相続税がかかりそうなほどに財産があるならば、相続税の対策をしましょう。相続税は、財産が多いほど税率が上がり、税額も高くなってしまいます。そこで、生きているうちに家族や子どもに無償で財産を譲る「贈与」を行って財産を減らし、相続税を減らすのが基本です。

贈与には、贈与税がかかります。贈与税の課税の方法には、暦年課税と相続時精算課税があり、どちらを利用するかを選ぶことができます。

暦年課税は、1年間に贈与した財産の合計に対して課税する制度。1年間に贈与を受ける財産が110万円までであれば贈与税がかかりません。ですから、毎年110万円ずつ贈与を受ければ、相続税の対象となる財産を減らしながら、非課税で財産を受け取ることができます。

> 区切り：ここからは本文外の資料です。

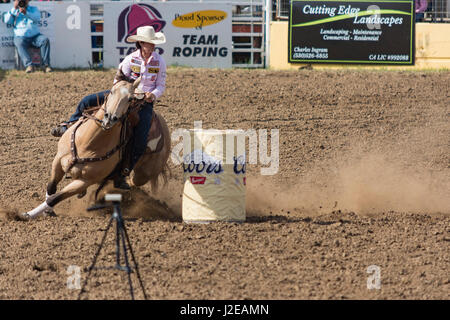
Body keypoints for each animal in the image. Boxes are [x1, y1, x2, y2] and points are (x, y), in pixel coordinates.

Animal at [19, 77, 171, 220]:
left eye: (130, 98)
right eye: (111, 91)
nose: (110, 118)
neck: (88, 143)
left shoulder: (85, 181)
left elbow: (55, 198)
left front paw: (26, 215)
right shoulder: (57, 161)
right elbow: (51, 187)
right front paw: (46, 211)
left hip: (142, 175)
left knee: (132, 182)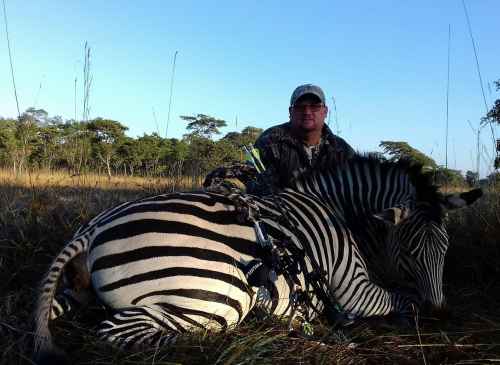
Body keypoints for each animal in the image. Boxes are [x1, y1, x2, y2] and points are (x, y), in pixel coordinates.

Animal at [34, 154, 480, 362]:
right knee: (122, 331)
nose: (442, 314)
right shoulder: (354, 289)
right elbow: (404, 299)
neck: (339, 212)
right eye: (408, 249)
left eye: (445, 247)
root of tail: (94, 229)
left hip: (76, 292)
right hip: (219, 297)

誰でも使える手軽な制度です。

ただし、贈与を受けた日から3年以内に贈与する人(財産をあげる人)が亡くなって相続が始まった場合は、その財産には相続税がかかるというルールがあります。

一方の相続時精算課税は、累計2500万円までの贈与であれば贈与税がかからない制度です。2500万円を超えた分には20%の贈与税がかかります。しかし、暦年課税で仮に一度に2500万円超を贈与した場合の税率は40~55%ですので、暦年課税よりも贈与税の金額を抑えられます。

ただし、贈与する人が亡くなった場合、相続時精算課税で贈与した財産の分も含めて相続税を支払う必要があります。また、利用できる人にも制限があるうえ、一度相続時精算課税を選択すると暦年課税に戻すことはできない点にも注意が必要です。